A volte, come ricorda "L'avventurosa storia", fornisce informazioni su chi abbiamo di fronte. Una tenaglia vigorosa, o all'opposto una mano molliccia e cedevole, trasmettono una prima impressione ben differente. Lo sa bene Donald Trump: il saggio contiene quasi una mini-monografia sullo stile del suo saluto, spesso molto prolungato o rafforzato con l'altra mano, quasi a intrappolare quella dell'interlocutore per stabilire un rapporto di predominio. E a sorpresa scopriamo che non sempre la stretta di mano è stata di uso comune. C'è chi l'ha sconsigliata molto prima del contagio da Covid. Scrive Arcangeli che nel Seicento il francese Jean-Nicolas de Parival, descrivendo gli olandesi, notava che tra loro erano soprattutto i ricchi a praticarla, di solito per comporre una controversia. Nel XIX secolo, in Francia, l'autrice di un manuale di buone maniere invitava a "non abusare" della stretta di mano e a evitarla con i superiori, perché sarebbe apparsa "un atto avventato di pessimo gusto". Fino al bando di Mussolini, che la sostituì col saluto romano, ritenuto "più igienico, più estetico e più breve". Curiosamente anche un sonetto di Trilussa afferma che "a salutà romanamente/ce se guadagna un tanto co' l'iggiene", mentre "la mano asciutta o sudarella/quanno ha toccato quarche porcheria/contiè er bacillo d'una malatia/che t'entra in bocca e va ne le budella". Ma in questo caso l'ideologia fascista non c'entrava.

E comunque il Ventennio è finito. La paura del contagio, invece, continuerà a condizionare anche i nostri gesti più banali? "Non sarà facile sradicare questa angoscia collettiva", riflette ora Massimo Arcangeli: "Credo che torneremo grosso modo alla vita di prima, ma la pandemia lascerà strascichi. Ho la sensazione che ne risentiremo, non ci libereremo in fretta delle sue conseguenze cognitive ed emotive. L'assenza di contatti sociali, anche solo per qualche mese, potrebbe incidere sulla nostra propensione futura al contatto".

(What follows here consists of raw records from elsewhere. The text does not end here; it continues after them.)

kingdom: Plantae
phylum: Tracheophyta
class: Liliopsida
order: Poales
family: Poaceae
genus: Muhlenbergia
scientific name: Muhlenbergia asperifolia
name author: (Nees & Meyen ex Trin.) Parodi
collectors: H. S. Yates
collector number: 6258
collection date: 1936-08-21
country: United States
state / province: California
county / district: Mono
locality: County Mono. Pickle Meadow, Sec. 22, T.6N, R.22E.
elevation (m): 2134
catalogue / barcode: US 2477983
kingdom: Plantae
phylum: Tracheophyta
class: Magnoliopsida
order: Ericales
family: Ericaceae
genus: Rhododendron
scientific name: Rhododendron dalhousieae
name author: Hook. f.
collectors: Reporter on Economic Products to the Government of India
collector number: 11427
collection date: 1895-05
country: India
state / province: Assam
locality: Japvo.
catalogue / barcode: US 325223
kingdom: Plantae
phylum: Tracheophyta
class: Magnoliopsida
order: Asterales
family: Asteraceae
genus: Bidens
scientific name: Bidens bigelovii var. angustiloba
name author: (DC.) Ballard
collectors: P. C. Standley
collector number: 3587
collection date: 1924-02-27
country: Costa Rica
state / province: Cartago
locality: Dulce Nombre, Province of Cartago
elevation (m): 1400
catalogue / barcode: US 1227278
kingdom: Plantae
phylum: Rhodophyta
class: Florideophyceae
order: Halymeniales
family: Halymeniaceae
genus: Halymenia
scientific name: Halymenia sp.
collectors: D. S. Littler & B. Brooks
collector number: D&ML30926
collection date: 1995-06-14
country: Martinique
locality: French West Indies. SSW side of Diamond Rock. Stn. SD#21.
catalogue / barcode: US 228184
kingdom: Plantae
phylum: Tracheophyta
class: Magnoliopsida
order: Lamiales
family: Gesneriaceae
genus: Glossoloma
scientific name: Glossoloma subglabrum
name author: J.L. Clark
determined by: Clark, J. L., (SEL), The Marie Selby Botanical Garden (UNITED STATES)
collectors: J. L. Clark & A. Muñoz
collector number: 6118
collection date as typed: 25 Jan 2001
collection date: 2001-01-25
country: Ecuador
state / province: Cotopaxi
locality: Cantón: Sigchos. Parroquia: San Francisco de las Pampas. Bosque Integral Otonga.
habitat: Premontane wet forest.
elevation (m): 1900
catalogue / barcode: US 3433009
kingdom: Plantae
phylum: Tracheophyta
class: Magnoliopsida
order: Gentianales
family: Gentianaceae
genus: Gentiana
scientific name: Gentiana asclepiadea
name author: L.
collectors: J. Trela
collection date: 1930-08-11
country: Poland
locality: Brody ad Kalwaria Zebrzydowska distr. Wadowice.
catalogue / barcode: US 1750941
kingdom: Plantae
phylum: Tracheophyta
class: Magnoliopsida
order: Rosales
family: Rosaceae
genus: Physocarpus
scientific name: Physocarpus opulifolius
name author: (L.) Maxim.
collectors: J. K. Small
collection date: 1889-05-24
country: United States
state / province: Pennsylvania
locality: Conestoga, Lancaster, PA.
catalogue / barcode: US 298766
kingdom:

Magari resterà di buono la maggiore attenzione all'igiene, ammette il professore: "Però c'è il rischio di accentuare piccoli e grandi traumi, che possono generare fenomeni di panico. Farci avere paura del prossimo anche se non è il caso. Allentare i vincoli di solidarietà sociale. Già oggi, se un vicino di casa ci vede arrivare, a volte cambia strada per evitare l'imbarazzo dell'incontro ravvicinato. Eppure bastano le mascherine e la distanza per restare in sicurezza".

Arcangeli prevede che saranno le generazioni più mature ad avere le maggiori difficoltà: "I giovani sono più flessibili, vivono questa fase meglio di noi. E non perché siano meno consapevoli, come si dice: lo sono molto più di tanti altri, spesso capiscono meglio come gestire i rischi". Per adesso comunque le regole di prudenza continuano a sconsigliare le strette di mano, ma non abbiamo ancora trovato un sostituto soddisfacente. Il saluto col gomito, dopo un'iniziale fortuna, è stato a sua volta ritenuto poco sicuro dall'Oms. E la lettura del saggio di Arcangeli lo ridicolizza definitivamente, rintracciandone il capostipite nientemeno che in Frankenstein Junior: precisamente la scena in cui Gene Wilder (Frederick von Frankenstein) vorrebbe salutare la fidanzata Elizabeth baciandola e abbracciandola, ma lei non vuole sbavare il rossetto, scompigliare i capelli, stropicciare il vestito ("taffetà, caro", battuta cult). E allora si accontentano di un goffo gomito contro gomito. "Mi è tornato alla mente appena ho visto i capi di Stato che si salutavano in quel modo", sorride Arcangeli: "Possono esserci alternative più felici alla stretta di mano, per esempio il namastè. Personalmente preferisco salutare con la mano che batte due o tre volte sul cuore. È un modo più elegante, e riesce a esprimere una certa emotività". Perché sono le emozioni, più di ogni altra cosa, quello che ci manca.